[[ TEXT open ]]

Cities in the Campinas region declared an emergency situation. In addition to the metropolis, Hortolândia, Holambra, Indaiatuba, Itapira, Jaguariúna, Mogi Guaçu, Mogi Mirim, Paulínia, Sumaré and Águas de Lindoia issued decrees with special measures to contain the spread of COVID-19 cases. Valinhos and Vinhedo declared a state of public emergency.

On 9 May, the government of Rio Grande do Sul established a new social distancing plan. Given that some areas were more affected than others, the local government organized the state in 20 sectors. Each sector is ranked – according to the number of cases, hospital occupancy rates, and other factors – from Yellow (low risk), to Orange, Red, and Black (high risk). The goal of this scale is to be able to respond better to the current pandemic, and allow the population on lower risk areas to return to a somewhat normal life.

===Presidential responses===
In a press briefing on 27 March 2020, Bolsonaro downplayed the possibility that COVID-19 could spread rapidly nationwide, arguing that Brazilians "never catch anything", and that there was a possibility that portions of the population were already immune. He has described the threat of COVID-19 as being exaggerated and as a media-created "fantasy".

====Masks====
On 15 March 2020, Bolsonaro made an appearance during a pro-government rally in Brasília, interacting with his supporters. He faced criticism for participating without taking precautions (such as wearing a mask), especially after his press secretary was infected following his presidential visit to the United States. On 27 November 2020, he reiterated his belief that masks are ineffective at limiting the spread of the virus, and he said that discussion of masks was "the last taboo to fall".

====Vaccines====
Bolsonaro opposed proposals to purchase the Sinovac Biotech vaccine, but the country's health agency granted approval for Phase 3 trials in São Paulo.

On 27 November 2020, Bolsonaro acknowledged that the country's health agency had approved effective vaccines, but added that he personally would not take any COVID-19 vaccine. In 2021, it was revealed that he had repeatedly refused offerings by Pfizer to get tens of millions of doses of their vaccine at a discount. In contrast, millions of Covaxin doses were purchased in June 2021 at elevated prices.

In October 2021, Facebook and YouTube removed a video in which Bolsonaro falsely claimed that COVID-19 vaccines could increase the risk of contracting AIDS. The original source of the claim was The Exposé, a British conspiracist website. The Brazilian Supreme Court ordered a probe to be opened into Bolsonaro for the claim.

[[ TEXT closed ]]

QUESTIONS ON THE MATERIAL:
1: Translate this sentence from the text on Brazil's COVID-19 response into Spanish: "The original source of the claim was The Exposé, a British conspiracist website."
2: Output the portion of the text on Brazil's COVID-19 response from "Cities in the" up to and including "of public emergency.", unchanged.

[[ THE DATA open ]]

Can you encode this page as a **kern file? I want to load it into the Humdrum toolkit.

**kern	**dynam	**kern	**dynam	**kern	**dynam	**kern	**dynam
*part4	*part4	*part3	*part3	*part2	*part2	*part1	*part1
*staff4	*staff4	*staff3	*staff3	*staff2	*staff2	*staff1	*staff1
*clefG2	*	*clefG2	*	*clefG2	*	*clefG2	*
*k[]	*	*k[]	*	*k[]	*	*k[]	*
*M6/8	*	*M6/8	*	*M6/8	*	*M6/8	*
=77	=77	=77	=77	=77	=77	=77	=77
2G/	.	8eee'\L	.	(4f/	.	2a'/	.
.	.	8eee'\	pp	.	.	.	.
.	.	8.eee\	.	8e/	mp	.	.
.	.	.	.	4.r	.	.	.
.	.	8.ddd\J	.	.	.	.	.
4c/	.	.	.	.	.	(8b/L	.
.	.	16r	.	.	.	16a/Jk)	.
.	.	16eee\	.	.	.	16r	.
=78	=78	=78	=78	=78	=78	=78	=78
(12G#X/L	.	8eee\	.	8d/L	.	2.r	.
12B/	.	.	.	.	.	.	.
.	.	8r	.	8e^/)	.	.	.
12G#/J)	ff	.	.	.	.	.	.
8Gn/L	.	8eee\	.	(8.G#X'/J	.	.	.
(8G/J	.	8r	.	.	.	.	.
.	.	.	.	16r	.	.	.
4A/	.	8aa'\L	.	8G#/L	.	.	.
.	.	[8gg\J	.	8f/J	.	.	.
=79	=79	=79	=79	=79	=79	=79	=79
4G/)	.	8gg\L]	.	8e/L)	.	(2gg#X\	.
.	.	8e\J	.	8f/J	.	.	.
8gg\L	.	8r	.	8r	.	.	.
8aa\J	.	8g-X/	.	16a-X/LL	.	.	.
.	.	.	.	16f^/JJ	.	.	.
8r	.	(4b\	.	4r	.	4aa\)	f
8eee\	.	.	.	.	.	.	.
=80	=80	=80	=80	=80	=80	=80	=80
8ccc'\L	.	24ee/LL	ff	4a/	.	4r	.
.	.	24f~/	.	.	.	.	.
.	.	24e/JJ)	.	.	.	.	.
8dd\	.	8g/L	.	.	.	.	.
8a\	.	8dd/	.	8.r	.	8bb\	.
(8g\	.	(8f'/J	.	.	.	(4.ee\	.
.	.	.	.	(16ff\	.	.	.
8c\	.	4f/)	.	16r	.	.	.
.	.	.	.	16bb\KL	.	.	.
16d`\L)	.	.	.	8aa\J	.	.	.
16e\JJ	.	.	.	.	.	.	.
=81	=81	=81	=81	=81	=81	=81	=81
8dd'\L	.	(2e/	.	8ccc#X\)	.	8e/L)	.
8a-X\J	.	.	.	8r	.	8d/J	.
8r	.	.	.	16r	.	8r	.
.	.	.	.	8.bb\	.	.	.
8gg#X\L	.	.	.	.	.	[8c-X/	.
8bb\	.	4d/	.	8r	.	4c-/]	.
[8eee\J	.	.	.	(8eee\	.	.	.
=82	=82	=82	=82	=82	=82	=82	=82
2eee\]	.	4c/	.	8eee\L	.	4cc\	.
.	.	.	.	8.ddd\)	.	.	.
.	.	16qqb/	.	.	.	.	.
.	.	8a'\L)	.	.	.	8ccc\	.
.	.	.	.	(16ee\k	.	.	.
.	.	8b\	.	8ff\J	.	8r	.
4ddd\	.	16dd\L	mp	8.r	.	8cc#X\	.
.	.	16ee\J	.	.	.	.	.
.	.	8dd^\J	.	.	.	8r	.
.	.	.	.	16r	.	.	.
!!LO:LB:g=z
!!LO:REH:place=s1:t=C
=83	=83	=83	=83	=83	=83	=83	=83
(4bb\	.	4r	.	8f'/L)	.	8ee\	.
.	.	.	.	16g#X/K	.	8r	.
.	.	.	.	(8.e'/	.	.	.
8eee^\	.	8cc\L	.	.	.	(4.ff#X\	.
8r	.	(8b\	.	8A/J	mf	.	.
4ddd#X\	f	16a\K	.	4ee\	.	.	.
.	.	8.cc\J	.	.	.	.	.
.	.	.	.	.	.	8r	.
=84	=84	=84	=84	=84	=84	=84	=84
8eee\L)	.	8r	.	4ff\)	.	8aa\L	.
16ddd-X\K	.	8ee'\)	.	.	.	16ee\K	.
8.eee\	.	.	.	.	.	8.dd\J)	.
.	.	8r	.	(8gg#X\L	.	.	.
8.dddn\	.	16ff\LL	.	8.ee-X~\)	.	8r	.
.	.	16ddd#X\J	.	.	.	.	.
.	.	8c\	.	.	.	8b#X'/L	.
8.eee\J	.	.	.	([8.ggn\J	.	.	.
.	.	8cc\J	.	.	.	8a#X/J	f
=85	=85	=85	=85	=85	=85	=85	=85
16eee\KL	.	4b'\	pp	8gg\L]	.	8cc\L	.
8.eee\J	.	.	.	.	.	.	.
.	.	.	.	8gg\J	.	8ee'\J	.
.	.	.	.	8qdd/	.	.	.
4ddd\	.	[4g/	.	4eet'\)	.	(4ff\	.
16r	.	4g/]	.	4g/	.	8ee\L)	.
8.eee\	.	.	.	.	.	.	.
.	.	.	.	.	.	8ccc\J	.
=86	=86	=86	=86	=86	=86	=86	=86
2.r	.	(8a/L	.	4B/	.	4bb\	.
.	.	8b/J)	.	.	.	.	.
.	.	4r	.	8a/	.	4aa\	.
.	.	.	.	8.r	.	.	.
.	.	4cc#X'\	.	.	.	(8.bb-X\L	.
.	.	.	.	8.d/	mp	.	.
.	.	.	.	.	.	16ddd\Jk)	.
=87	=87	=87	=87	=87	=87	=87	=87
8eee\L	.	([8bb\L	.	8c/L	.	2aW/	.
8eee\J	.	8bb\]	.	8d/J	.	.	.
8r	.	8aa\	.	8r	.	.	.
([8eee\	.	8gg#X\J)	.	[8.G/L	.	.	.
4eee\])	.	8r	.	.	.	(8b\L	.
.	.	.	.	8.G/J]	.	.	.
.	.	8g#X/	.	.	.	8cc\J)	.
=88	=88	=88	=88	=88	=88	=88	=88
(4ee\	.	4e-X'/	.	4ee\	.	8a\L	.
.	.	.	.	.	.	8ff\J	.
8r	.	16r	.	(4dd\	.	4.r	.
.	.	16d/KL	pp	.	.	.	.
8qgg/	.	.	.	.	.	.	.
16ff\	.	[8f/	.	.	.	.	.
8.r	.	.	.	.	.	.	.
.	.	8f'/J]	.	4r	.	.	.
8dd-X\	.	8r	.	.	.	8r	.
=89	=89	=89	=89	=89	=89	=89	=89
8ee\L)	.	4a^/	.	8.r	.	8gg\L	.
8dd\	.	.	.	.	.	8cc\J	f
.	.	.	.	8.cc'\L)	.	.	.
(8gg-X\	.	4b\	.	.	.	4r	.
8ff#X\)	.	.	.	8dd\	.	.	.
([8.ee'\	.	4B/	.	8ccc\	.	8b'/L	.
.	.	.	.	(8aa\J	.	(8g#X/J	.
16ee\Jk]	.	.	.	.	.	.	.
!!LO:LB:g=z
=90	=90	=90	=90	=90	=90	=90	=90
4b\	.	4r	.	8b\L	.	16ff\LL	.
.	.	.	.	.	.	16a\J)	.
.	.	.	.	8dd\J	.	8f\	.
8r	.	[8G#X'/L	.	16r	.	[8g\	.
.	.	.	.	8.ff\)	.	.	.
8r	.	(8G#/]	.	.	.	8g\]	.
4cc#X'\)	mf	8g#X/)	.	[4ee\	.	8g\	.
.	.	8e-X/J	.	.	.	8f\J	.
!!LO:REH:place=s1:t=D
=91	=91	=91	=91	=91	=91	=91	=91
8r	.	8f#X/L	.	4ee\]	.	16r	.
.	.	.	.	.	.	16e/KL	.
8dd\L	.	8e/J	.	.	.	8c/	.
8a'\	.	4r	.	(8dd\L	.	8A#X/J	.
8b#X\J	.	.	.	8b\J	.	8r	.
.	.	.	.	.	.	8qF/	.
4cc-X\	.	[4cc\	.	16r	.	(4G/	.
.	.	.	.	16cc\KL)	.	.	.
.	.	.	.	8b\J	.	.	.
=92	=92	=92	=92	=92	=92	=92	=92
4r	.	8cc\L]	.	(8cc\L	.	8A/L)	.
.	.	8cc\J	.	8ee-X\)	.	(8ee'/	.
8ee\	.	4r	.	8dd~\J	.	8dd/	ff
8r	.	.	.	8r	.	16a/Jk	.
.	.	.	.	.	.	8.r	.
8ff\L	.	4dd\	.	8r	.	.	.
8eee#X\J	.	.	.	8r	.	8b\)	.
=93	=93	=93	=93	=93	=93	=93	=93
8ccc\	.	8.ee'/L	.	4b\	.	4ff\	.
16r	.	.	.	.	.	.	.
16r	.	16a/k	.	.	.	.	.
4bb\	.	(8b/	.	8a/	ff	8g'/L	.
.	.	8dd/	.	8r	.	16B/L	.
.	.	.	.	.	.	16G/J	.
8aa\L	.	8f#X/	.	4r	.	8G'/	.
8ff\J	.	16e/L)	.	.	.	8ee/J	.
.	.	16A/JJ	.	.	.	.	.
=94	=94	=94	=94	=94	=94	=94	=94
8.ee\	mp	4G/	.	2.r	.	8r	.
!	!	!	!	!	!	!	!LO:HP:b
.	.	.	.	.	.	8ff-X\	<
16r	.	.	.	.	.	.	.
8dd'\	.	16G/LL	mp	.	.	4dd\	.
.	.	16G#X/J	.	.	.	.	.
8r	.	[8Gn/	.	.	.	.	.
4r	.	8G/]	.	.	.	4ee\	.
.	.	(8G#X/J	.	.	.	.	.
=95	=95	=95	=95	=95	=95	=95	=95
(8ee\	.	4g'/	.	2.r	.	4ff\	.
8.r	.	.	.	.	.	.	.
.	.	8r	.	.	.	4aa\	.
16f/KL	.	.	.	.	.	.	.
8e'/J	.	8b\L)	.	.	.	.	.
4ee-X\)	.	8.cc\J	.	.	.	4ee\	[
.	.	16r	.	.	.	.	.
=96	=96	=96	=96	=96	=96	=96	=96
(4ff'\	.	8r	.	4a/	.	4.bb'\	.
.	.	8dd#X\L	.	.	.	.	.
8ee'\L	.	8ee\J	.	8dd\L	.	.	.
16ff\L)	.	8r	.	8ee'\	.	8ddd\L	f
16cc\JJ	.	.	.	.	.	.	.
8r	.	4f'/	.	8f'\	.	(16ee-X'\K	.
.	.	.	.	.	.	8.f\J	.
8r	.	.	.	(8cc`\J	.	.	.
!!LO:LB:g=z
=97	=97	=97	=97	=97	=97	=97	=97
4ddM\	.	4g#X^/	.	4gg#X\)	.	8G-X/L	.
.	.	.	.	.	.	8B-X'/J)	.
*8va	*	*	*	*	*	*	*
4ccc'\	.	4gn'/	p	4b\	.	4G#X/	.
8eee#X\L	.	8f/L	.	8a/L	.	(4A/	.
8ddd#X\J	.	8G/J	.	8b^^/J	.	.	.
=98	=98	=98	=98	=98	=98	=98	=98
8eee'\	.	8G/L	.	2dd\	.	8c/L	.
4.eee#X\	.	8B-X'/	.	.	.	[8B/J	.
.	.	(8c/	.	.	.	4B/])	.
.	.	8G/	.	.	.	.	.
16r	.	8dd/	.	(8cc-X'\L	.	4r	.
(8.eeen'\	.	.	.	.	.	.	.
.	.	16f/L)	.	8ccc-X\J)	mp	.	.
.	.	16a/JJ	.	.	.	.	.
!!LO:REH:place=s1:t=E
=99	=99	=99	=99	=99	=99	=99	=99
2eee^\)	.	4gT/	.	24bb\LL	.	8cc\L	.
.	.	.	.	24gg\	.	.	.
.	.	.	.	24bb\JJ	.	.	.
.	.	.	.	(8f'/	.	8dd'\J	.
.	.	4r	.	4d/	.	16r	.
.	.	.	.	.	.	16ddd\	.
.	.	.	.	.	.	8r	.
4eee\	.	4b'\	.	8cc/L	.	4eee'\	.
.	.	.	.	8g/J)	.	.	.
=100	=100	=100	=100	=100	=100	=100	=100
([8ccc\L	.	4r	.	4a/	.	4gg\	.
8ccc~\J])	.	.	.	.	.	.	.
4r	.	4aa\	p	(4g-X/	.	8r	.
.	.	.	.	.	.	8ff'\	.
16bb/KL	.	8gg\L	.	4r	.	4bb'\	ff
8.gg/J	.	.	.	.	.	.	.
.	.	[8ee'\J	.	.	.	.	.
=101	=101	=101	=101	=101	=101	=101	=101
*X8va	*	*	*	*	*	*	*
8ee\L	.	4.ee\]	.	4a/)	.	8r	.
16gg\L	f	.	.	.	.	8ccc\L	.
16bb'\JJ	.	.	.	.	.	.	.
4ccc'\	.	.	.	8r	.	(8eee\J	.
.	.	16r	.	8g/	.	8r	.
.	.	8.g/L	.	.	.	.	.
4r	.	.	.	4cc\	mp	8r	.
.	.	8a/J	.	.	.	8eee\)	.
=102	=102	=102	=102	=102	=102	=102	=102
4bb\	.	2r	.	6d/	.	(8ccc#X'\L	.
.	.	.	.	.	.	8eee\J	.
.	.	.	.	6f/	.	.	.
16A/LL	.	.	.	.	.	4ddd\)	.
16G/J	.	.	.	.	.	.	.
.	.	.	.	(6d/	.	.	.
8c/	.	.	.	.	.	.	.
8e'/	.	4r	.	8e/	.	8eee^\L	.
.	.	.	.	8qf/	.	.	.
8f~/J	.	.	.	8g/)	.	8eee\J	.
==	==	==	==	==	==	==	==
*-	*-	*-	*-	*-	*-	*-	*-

[[ THE DATA closed ]]

PER-TASK OUTPUTS:
1: La fuente original de la afirmación fue The Exposé, un sitio web conspiracionista británico.

2:
Cities in the Campinas region declared an emergency situation. In addition to the metropolis, Hortolândia, Holambra, Indaiatuba, Itapira, Jaguariúna, Mogi Guaçu, Mogi Mirim, Paulínia, Sumaré and Águas de Lindoia issued decrees with special measures to contain the spread of COVID-19 cases. Valinhos and Vinhedo declared a state of public emergency.